Scientists turn nuclear waste into diamond batteries
Nuclear energy is Carbon free, which makes it an attractive and practical alternative to fossil fuels, as it doesn't contribute to global warming. We also have the infrastructure for it already in place. It's nuclear waste that makes fission bad for the environment. And it lasts for so long, some isotopes for thousands of years. Nuclear fuel is comprised of ceramic pellets of Uranium-235 placed within metal rods. After fission takes place, two radioactive isotopes are left over: Cesium-137 and Strontium-90.
These each have half-lives of 30 years, meaning the radiation will be half gone by that time. Transuranic wastes, such as Plutonium-239, are also created in the process. This has a half-life of 24,000 years. These materials are highly radioactive, making them extremely dangerous to handle, even with short-term exposure.
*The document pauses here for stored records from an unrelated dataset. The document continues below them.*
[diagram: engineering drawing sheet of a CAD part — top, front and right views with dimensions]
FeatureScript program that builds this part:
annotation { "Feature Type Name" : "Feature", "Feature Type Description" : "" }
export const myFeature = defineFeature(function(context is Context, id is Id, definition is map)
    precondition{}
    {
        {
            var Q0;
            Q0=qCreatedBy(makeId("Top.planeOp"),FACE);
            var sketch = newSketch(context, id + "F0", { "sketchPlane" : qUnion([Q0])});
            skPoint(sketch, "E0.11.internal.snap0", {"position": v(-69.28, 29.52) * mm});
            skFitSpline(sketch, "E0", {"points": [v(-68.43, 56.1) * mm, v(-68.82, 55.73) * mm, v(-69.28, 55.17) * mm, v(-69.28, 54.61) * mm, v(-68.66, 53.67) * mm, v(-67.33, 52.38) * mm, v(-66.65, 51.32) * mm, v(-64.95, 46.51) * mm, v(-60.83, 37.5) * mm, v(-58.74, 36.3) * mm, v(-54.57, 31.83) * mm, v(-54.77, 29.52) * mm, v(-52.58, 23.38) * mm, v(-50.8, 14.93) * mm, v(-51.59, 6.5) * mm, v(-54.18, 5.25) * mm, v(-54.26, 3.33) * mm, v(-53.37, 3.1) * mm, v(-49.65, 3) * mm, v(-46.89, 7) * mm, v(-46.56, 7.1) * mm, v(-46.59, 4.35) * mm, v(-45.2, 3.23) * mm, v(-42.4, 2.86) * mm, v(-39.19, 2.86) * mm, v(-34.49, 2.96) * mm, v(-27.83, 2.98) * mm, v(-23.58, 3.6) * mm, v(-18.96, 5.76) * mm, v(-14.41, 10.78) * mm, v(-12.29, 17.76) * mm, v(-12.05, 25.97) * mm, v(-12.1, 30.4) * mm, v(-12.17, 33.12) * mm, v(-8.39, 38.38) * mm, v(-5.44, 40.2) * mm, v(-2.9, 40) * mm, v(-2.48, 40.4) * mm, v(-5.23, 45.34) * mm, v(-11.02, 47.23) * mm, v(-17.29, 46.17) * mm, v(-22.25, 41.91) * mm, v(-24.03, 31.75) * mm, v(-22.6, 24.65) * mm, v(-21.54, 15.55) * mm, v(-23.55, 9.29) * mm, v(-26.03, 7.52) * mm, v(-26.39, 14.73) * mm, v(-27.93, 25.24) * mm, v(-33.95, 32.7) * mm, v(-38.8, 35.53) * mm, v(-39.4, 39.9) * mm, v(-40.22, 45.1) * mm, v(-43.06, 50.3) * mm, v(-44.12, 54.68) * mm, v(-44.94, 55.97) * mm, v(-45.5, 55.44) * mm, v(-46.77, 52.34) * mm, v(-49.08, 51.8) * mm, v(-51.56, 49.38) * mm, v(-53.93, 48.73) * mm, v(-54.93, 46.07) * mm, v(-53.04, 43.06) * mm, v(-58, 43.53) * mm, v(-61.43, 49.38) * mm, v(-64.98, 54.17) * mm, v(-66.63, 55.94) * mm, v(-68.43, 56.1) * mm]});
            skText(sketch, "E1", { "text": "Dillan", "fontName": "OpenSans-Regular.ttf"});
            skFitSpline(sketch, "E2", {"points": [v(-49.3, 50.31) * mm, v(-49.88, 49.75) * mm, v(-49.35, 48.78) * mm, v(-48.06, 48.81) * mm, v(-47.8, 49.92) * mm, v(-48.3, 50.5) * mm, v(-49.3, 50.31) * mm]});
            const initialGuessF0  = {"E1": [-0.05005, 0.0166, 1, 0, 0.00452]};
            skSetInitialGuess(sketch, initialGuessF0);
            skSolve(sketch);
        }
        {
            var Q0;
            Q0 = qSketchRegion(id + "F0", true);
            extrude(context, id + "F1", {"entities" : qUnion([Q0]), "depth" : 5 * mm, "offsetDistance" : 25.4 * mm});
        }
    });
The typical nuclear power plant creates about 2,300 tons waste annually.
Researchers at the University of Bristol in the UK have invented a method to encapsulate nuclear waste within diamonds, which as a battery, can provide a clean energy supply lasting in some cases, thousands of years.
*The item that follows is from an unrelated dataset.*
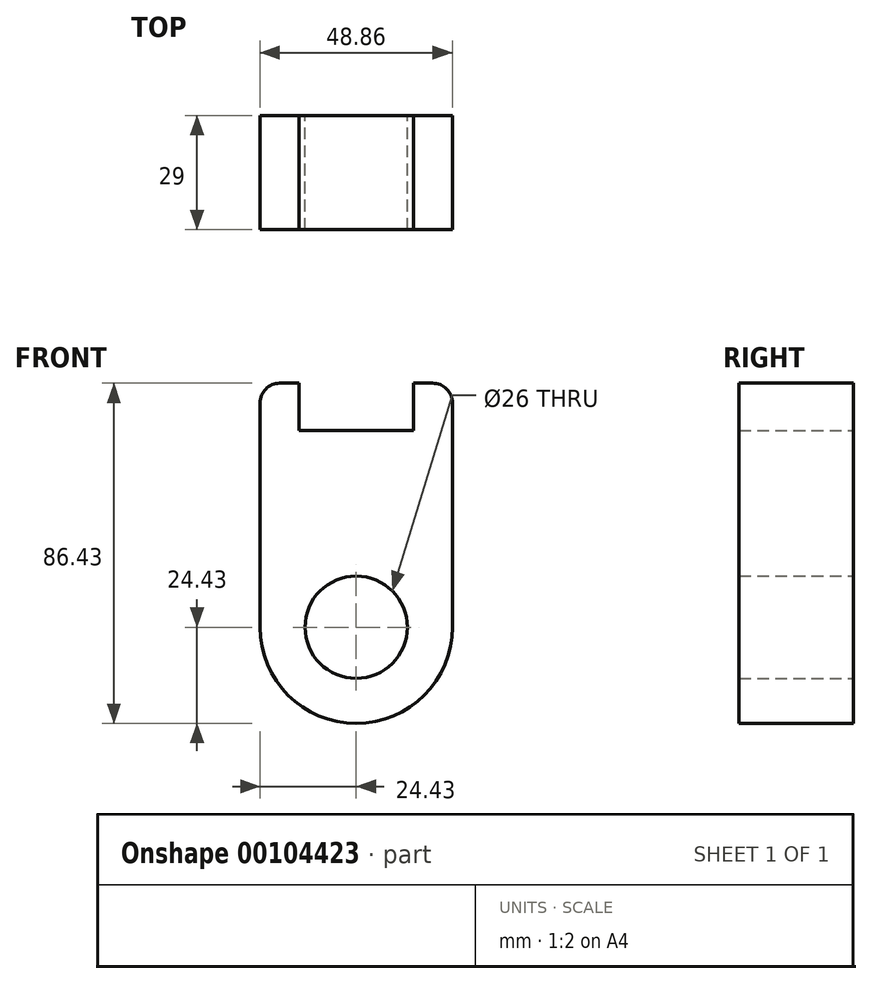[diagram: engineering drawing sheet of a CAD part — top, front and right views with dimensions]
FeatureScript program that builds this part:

No emissions, no moving parts, no maintenance, and zero concerns about safety. The radiation is locked safely away inside the gemstone. All the while, it generates a small, steady stream of electricity. Nickel–63, an unstable isotope, was used in this first experiment. It created a battery with a half-life of a century.
There are other substances which would last over ten times longer. Older nuclear reactors graphite blocks to cool the Uranium rods. But after years of service these blocks become covered in a layer of carbon-14, a radioactive isotope with a half-life of around 5,730 years. Once a power plant is decommissioned, those blocks must be stored as well.
By heating the blocks, scientists can turn carbon-14 into a gas, which would be gathered and compressed into a diamond.
An alkaline AA battery weighs about 20 grams, has an energy density storage rating of 700 Joules/gm, and operated continuously for about 24 hours. A diamond beta-battery containing 1 gram of C14 will deliver 15 Joules/day, and will continue to produce this level of output for 5,730.
Possible applications include powering spacecraft, satellites, high- flying drones, and medical devices such as pacemakers—anything really where batteries are difficult or impossible to charge, or change. One tantalizing speculation: powered by such crystals, interstellar probes could operate even in the darkest reaches of space, where solar power is no longer feasible.